O fim de semana foi tão curto que mal deu tempo de curtir, imagina descansar. Meu corpo mesmo parece que me autossabota e, nos dias que posso dormir até mais tarde, me faz acordar cedo. Lembro da minha mãe gritando no meu ouvido quando era pequeno. “Menino, acorda! O dia tá lindo! Sai dessa cama!”.

Não, mãe. Eu quero dormir.

Não adianta sair cedo de casa pra ir pro trabalho/faculdade. O ônibus já estará lotado e sem chance alguma de sentar e cair no sono de novo. Se der sorte, arrumo um canto para recostar. No final, acabo em pé pensando na rotina de escritório, relatório, chefe me enchendo, prova, texto pra ler e outras coisas. Isso porque sábado à tarde eu fiquei fazendo powerpoint pra uma apresentação.

Novamente a espera.

Entro na segunda, mas queria acordar na sexta. Paciência. É preciso viver toda a rotina da semana torcendo para que os desejos de que ela seja ótima se realizem.
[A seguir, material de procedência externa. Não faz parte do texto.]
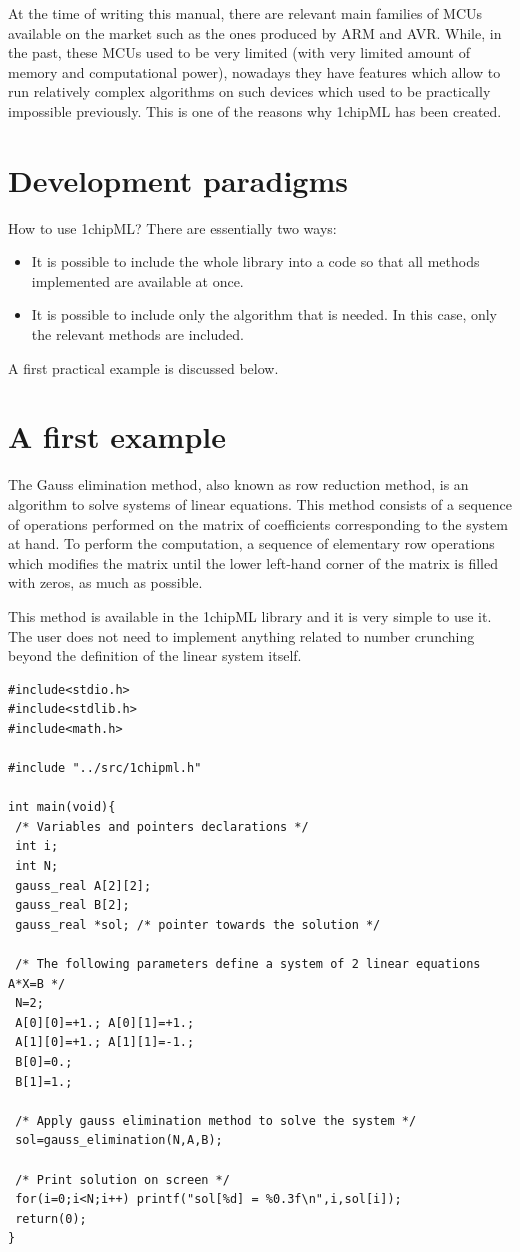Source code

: \documentclass{book}
\begin{document}
At the time of writing this manual,  there  are  relevant  main families of MCUs available on the
market such as the ones produced by ARM and AVR.  While,  in the past, these MCUs used to be very
limited (with very limited amount of memory and computational power), nowadays they have features
which allow to run relatively complex algorithms on such devices which used     to be practically
impossible previously. This is one of the reasons why 1chipML has been created.


\section{Development paradigms}

How to use 1chipML? There are essentially two ways:
\begin{itemize}
 \item It is possible to include the whole library into a code so that all methods implemented are available at once.
 \item It is possible to include only the algorithm that is needed. In this case, only the relevant methods are included.
\end{itemize}

A first practical example is discussed below.

\section{A first example}

\lstset{language=C}

The Gauss elimination method, also known as row reduction method, is an algorithm  to       solve
systems of linear equations. This method consists  of  a  sequence of operations performed on the
matrix of coefficients corresponding to the system at hand.         To perform the computation, a
sequence of elementary row operations which modifies the matrix until  the lower left-hand corner
of the matrix is filled with zeros, as much as possible.

This method is available in the 1chipML library and it is very simple to use it.    The user does
not  need  to  implement anything related to number crunching beyond the definition of the linear
system itself.




\begin{lstlisting}
#include<stdio.h>
#include<stdlib.h>
#include<math.h>

#include "../src/1chipml.h"

int main(void){
 /* Variables and pointers declarations */
 int i;
 int N;
 gauss_real A[2][2];
 gauss_real B[2];
 gauss_real *sol; /* pointer towards the solution */

 /* The following parameters define a system of 2 linear equations A*X=B */
 N=2;
 A[0][0]=+1.; A[0][1]=+1.;
 A[1][0]=+1.; A[1][1]=-1.;
 B[0]=0.;
 B[1]=1.;

 /* Apply gauss elimination method to solve the system */
 sol=gauss_elimination(N,A,B);

 /* Print solution on screen */
 for(i=0;i<N;i++) printf("sol[%d] = %0.3f\n",i,sol[i]);
 return(0);
}
\end{lstlisting}
\end{document}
E, na verdade, é como um truque do calendário, que se renova só pra te dar a sensação de que se pode fazer tudo novo. Uma semana inteirinha de presente para repensar ações, planejar a vida e, principalmente, vivê-la.
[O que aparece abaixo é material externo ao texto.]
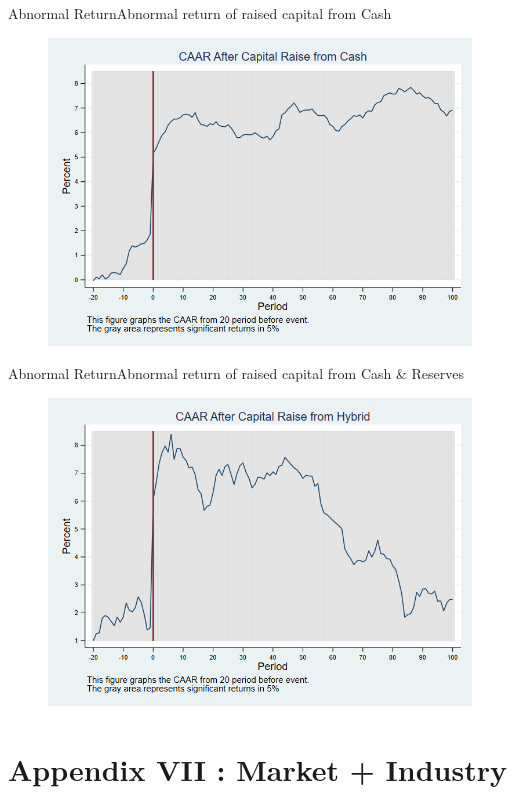 \documentclass{beamer}
\begin{document}
\begin{frame}{Abnormal Return}{Abnormal return of raised capital from Cash}
\label{car_marketCash}
\begin{figure}
\centering
\includegraphics[width=0.65\linewidth]{Output/car_marketCash}
\label{fig:car_marketCash}
\end{figure}
\end{frame}


\begin{frame}{Abnormal Return}{Abnormal return of raised capital from Cash \& Reserves}
\label{car_marketHybrid}
\begin{figure}
\centering
\includegraphics[width=0.65\linewidth]{Output/car_marketHybrid}
\label{fig:car_marketHybrid}
\end{figure}
\end{frame}

\section{Appendix VII : Market + Industry}
\end{document}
Que falem mal do primeiro dia (me recuso a aceitar que o começo é no domingo), mas ele estará lá de pé para te receber e tentar te fazer acreditar que, sim, o “diferente” está rondando você. Ficar reclamando, na melhor das hipóteses, pode mostrar o que te incomoda. Só que ficar de braços cruzados e pernas imóveis não vai te levar a lugar algum.

E se todo dia há uma chance de fazer algo de bom por você, aproveite. Você tem mais sete só nessa semana! Segunda, tudo de novo.